- Provided passage
=-=-=-=-=
UNITED STATES BANKRUPTCY COURT SOUTHERN DISTRICT OF CALIFORNIA
Jun 3, 2013
Case No. 10-14560-A13 (Bankr. S.D. Cal. Jun. 3, 2013)

Opinion

Case No. 10-14560-A13

06-03-2013

In re MARICELA and MICHAEL GAMBOA, Debtors.


WRITTEN DECISION - NOT FOR PUBLICATION


MEMORANDUM DECISION

RE: CHAPTER 13 TRUSTEE'S

MOTION TO INCREASE

PERCENTAGE PAID TO

UNSECURED CREDITORS

Before the Court is the Chapter 13 Trustee's ("Trustee") motion to increase the percentage paid by the debtors, Maricela and Michael Gamboa ("Debtors"), to unsecured creditors from 8% in the Debtors' initial plan to 50.96%. The Trustee seeks this increase in percentage to distribute the Debtors' tax refunds in accordance with the terms of their pre-confirmation modification dated December 8, 2010 ("PCM"). The Debtors recognize that they must turn over their tax refunds totaling $11,235, and that the dividend to general unsecured creditors should be increased. However, they object to increasing the dividend to 50.96% because the Trustee has failed to deduct from the tax refunds his additional administrative fee to distribute these refunds. Upon further review of the Trustee's calculations and the terms of the PCM, the Court grants the motion but the increased percentage must be adjusted downward to account for the Trustee's administrative fee to distribute the tax refunds.
=-=-=-=-=
- Material shown

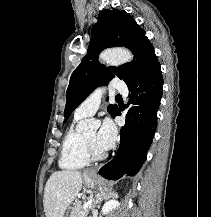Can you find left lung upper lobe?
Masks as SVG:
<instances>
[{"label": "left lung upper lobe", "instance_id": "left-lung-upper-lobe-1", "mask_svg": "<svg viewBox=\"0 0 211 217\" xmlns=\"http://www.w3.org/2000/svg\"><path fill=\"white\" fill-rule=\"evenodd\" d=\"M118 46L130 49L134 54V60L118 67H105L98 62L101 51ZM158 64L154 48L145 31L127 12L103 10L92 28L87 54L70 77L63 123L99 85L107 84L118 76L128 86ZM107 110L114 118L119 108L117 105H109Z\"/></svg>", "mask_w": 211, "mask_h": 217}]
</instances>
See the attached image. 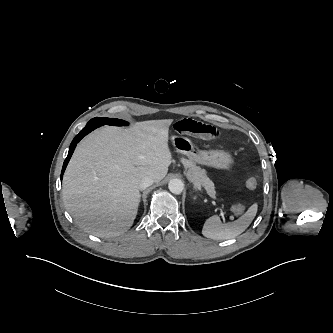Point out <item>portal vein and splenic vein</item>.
=-=-=-=-=
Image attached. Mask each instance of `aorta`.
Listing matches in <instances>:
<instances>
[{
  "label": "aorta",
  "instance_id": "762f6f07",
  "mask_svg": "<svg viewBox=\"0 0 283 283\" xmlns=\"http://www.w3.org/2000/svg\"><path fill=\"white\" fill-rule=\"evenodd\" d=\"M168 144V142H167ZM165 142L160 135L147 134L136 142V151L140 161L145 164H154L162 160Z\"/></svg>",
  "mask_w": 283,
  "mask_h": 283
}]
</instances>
=-=-=-=-=
- To be done
In the bankruptcy court decision, what percentage did the Debtors' initial plan pay to unsecured creditors? You can set the lines aside; they aren't needed here.

- Correct answer
8%